Watch out for Low Iron Levels
Are you ... Feeling tired? Lethargic? Having trouble thinking or concentrating? Feeling dizzy? Weak? Pale Skin? Always feeling cold? Having Heart Palpitations? These are all symptoms of Low Iron Levels.Speaking generally (using US based statistics) -
- up to 12% of women aged 12 - 49 years are iron deficient.
Pregnant women and women on lower incomes are more likely to be iron deficient.
Women who have been through menopause are less likely to have low iron levels.
- Only 3% of men suffer from low iron levels.
"The prevalence of iron deficiency among nonpregnant women aged 20-44 y increased 150% from 1976-1980 to 1988-1994 (8) and did not decline in 1999-2000.' (http://jn.nutrition.org/cgi/reprint/126/9_Suppl/2404S.pdf) Studies are showing that the amount of iron the average woman of any age is getting from her daily diet is decreasing.
Why are women more likely to be iron deficient?
From the statistics it would seem that our biology, the fact we bleed each month and at pregnancy support new life puts us at risk of not getting enough iron.

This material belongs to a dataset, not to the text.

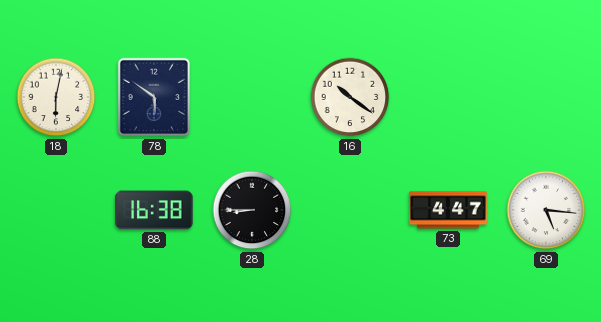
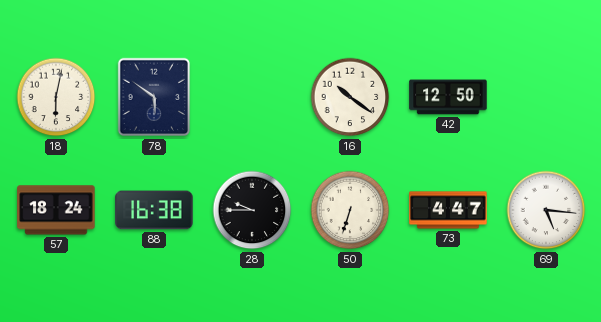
42: none -> 12:50
57: none -> 18:24
28: 8:45 -> 9:45
50: none -> 6:33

If we have had a couple of children, depending on our diet and awareness, then the chances that we are working off our bone marrow reserves are reasonable. The trouble is if we are busy with a couple of kids, feeling tired and lack lustre then we might not realise that lack of iron is the problem - we might just think its life - that we need to get more sleep or need a holiday.
This is what happened to a friend of mine - she has a history of heavy periods, she has 3 kids, she's working full time and she was starting to feel tired all the time. It wasn't until she went to the doctor to see about the heart palpitations she was having that her seriously low iron levels were discovered.
It turns out she was severely iron deficient and anemic - in fact because of her heavy bleeding and low iron levels her doctor wanted to give her a hysterectomy. Luckily my friend did some research on her options and got some help from more holistic practitioners. With continuing medical and alternative treatment her iron levels are getting better and she has kept her womb.
What does Iron do?
Your body needs iron so it can make hemoglobin, a substance in red blood cells that carries oxygen from the lungs to body tissues. Brain activity, breathing, cellular respiration and every activity of the body depends on there being enough iron in the blood.
Good iron levels mean that you have a glowing complexion, your energy levels are up and you generally feel well."Much of the iron in your body is stored in the bone marrow that makes blood cells. When there is not enough iron in the bloodstream, the body uses the bone marrow reserves. If this iron stored in the bone marrow is low, red blood cells do not form properly: they are smaller than usual (microcytosis) and fewer. As a result, less hemoglobin is available to transport oxygen throughout the body." (http://www.vitamins-nutrition.org/vitamins/mineral-deficiencies.html)
When your iron levels are low you are basically starving your body and all its systems and organs of oxygen.
How do we get iron?
Iron is available in two forms heme and nonheme. Heme forms of iron are found in meat and poultry and are absorbed quite easily by the body. Nonheme iron is found in vegetable and grains and is absorbed less readily.
This page http://ibscrohns.about.com/cs/nutrition/a/fdairon.htm has excellent information on iron in the diet including the factors that affect how iron is absorbed in the body. Certain other substances / foods also affect how readily iron is absorbed, for example, vitamin C increases iron absorption.
To Supplement or Not?
It is generally considered a bad idea to self medicate with iron supplements. Iron overload is just as dangerous as iron deficiency. If you suspect your iron levels may be low see your doctor and get looked after professionally.